New York’s governor, Kathy Hochul, has recently signed groundbreaking legislation providing much-needed tax relief to New York City marijuana businesses, a significant move in a landscape where federal deductions under Internal Revenue Service (IRS) code 280E are currently off-limits. This decisive action comes after a five-month wait following the Senate and Assembly’s approval of the proposal, underscoring the state’s commitment to supporting the burgeoning cannabis industry, according to Marijuana Moment.
The legislation represents a pivotal step in addressing the unique tax challenges faced by cannabis businesses. Historically, these entities have been hamstrung by federal policies that severely limit their ability to make standard business deductions. The new law seeks to bridge this gap at the city level, following a similar state-level initiative included in last year's separate budget bill. However, New York City’s distinct tax laws remained unaffected by the earlier state-level change, necessitating this targeted intervention.
Specifically, the new measure allows cannabis businesses to deduct expenses related to the sale, distribution, or production of adult-use cannabis products or medical cannabis for the unincorporated business tax (UBT), the general corporation tax (GCT), and the corporate tax of 2015, commonly referred to as the business corporation tax (BCT). This change aligns the city’s tax policies more closely with New York State law, which recognizes and supports these businesses akin to any other legitimate enterprise.
In practical terms, the city’s tax code will be amended to permit deductions equivalent to those denied under section 280E of the federal internal revenue code. This adjustment acknowledges the unique status of cannabis-related businesses, which, while unable to claim federal tax deductions, are nonetheless legal and encouraged under New York law. The bill’s memo highlights this rationale, emphasizing the need for city business taxes to foster these activities.
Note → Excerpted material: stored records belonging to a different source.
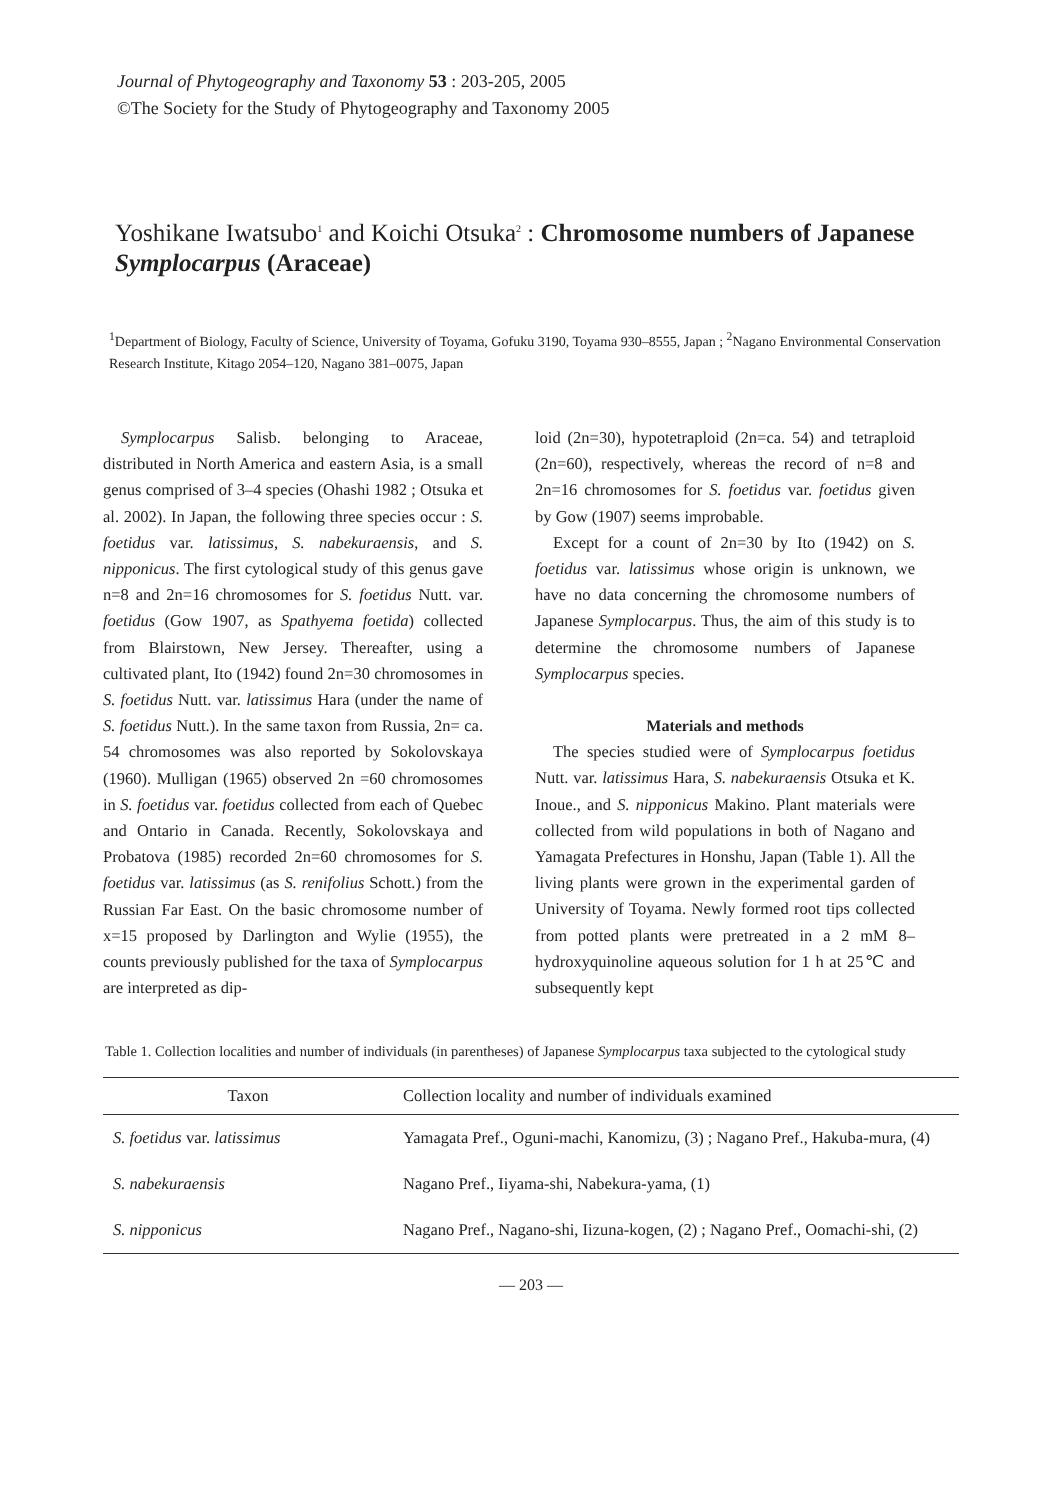Journal of Phytogeography and Taxonomy 53 : 203-205, 2005
©The Society for the Study of Phytogeography and Taxonomy 2005
Yoshikane Iwatsubo<sup>1</sup> and Koichi Otsuka<sup>2</sup> : Chromosome numbers of Japanese Symplocarpus (Araceae)
<sup>1</sup> Department of Biology, Faculty of Science, University of Toyama, Gofuku 3190, Toyama 930–8555, Japan ; <sup>2</sup>Nagano Environmental Conservation Research Institute, Kitago 2054–120, Nagano 381–0075, Japan
Symplocarpus Salisb. belonging to Araceae, distributed in North America and eastern Asia, is a small genus comprised of 3–4 species (Ohashi 1982 ; Otsuka et al. 2002). In Japan, the following three species occur : S. foetidus var. latissimus, S. nabekuraensis, and S. nipponicus. The first cytological study of this genus gave n=8 and 2n=16 chromosomes for S. foetidus Nutt. var. foetidus (Gow 1907, as Spathyema foetida) collected from Blairstown, New Jersey. Thereafter, using a cultivated plant, Ito (1942) found 2n=30 chromosomes in S. foetidus Nutt. var. latissimus Hara (under the name of S. foetidus Nutt.). In the same taxon from Russia, 2n= ca. 54 chromosomes was also reported by Sokolovskaya (1960). Mulligan (1965) observed 2n =60 chromosomes in S. foetidus var. foetidus collected from each of Quebec and Ontario in Canada. Recently, Sokolovskaya and Probatova (1985) recorded 2n=60 chromosomes for S. foetidus var. latissimus (as S. renifolius Schott.) from the Russian Far East. On the basic chromosome number of x=15 proposed by Darlington and Wylie (1955), the counts previously published for the taxa of Symplocarpus are interpreted as dip-
loid (2n=30), hypotetraploid (2n=ca. 54) and tetraploid (2n=60), respectively, whereas the record of n=8 and 2n=16 chromosomes for S. foetidus var. foetidus given by Gow (1907) seems improbable.
Except for a count of 2n=30 by Ito (1942) on S. foetidus var. latissimus whose origin is unknown, we have no data concerning the chromosome numbers of Japanese Symplocarpus. Thus, the aim of this study is to determine the chromosome numbers of Japanese Symplocarpus species.
Materials and methods
The species studied were of Symplocarpus foetidus Nutt. var. latissimus Hara, S. nabekuraensis Otsuka et K. Inoue., and S. nipponicus Makino. Plant materials were collected from wild populations in both of Nagano and Yamagata Prefectures in Honshu, Japan (Table 1). All the living plants were grown in the experimental garden of University of Toyama. Newly formed root tips collected from potted plants were pretreated in a 2 mM 8–hydroxyquinoline aqueous solution for 1 h at 25℃ and subsequently kept
Table 1. Collection localities and number of individuals (in parentheses) of Japanese Symplocarpus taxa subjected to the cytological study
| Taxon | Collection locality and number of individuals examined |
| --- | --- |
| S. foetidus var. latissimus | Yamagata Pref., Oguni-machi, Kanomizu, (3) ; Nagano Pref., Hakuba-mura, (4) |
| S. nabekuraensis | Nagano Pref., Iiyama-shi, Nabekura-yama, (1) |
| S. nipponicus | Nagano Pref., Nagano-shi, Iizuna-kogen, (2) ; Nagano Pref., Oomachi-shi, (2) |
— 203 —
This legislative reform, backed by New York City Mayor Eric Adams, reflects a broader trend across various states. As federal marijuana reform continues to stall in Congress, leaving state-licensed cannabis businesses facing disproportionately high federal tax rates, states are stepping up. New York joins the ranks of Pennsylvania, Maine, Illinois, Connecticut, and New Jersey, all of which have recently enacted similar measures to provide state-level tax relief to cannabis businesses. These initiatives represent a patchwork of solutions to a federal problem, with states increasingly acting independently to support their legal cannabis industries.
In May, Rep. Earl Blumenauer (D-OR) reintroduced a bill aimed at amending the IRS code, a move that would enable state-legal marijuana businesses to take federal tax deductions like those available to other industries. Blumenauer's efforts highlight the growing recognition of the incongruities in current tax laws and the need for federal action. However, until such federal reforms are enacted, the cannabis industry continues to navigate a complex and often contradictory tax landscape.
The IRS has offered limited guidance on the application of Section 280E, a gap that was somewhat addressed in a 2020 update. This update clarified that cannabis businesses, while restricted from standard deductions, can reduce their gross receipts by properly calculated costs of goods sold to determine gross income. This guidance came in response to a Treasury Department internal watchdog report criticizing the IRS for insufficiently advising marijuana industry taxpayers about compliance with federal tax laws.
An overarching resolution to the industry’s 280E problem could emerge if the Drug Enforcement Administration (DEA) heeds the recommendation of the U.S. Department of Health and Human Services (HHS) to reclassify marijuana from Schedule I to Schedule III of the Controlled Substances Act (CSA). Such a reclassification would not only address tax issues but also herald a significant shift in the federal government's stance on cannabis.
In conclusion, New York City's recent legislation marks a vital step in addressing the disproportionate tax burden on cannabis businesses. It reflects a growing awareness and acceptance of the cannabis industry's legitimacy and the need for equitable tax treatment.
As states like New York take the lead, the pressure mounts on the federal government to enact comprehensive reforms, harmonizing tax laws with the evolving landscape of cannabis legalization and commerce.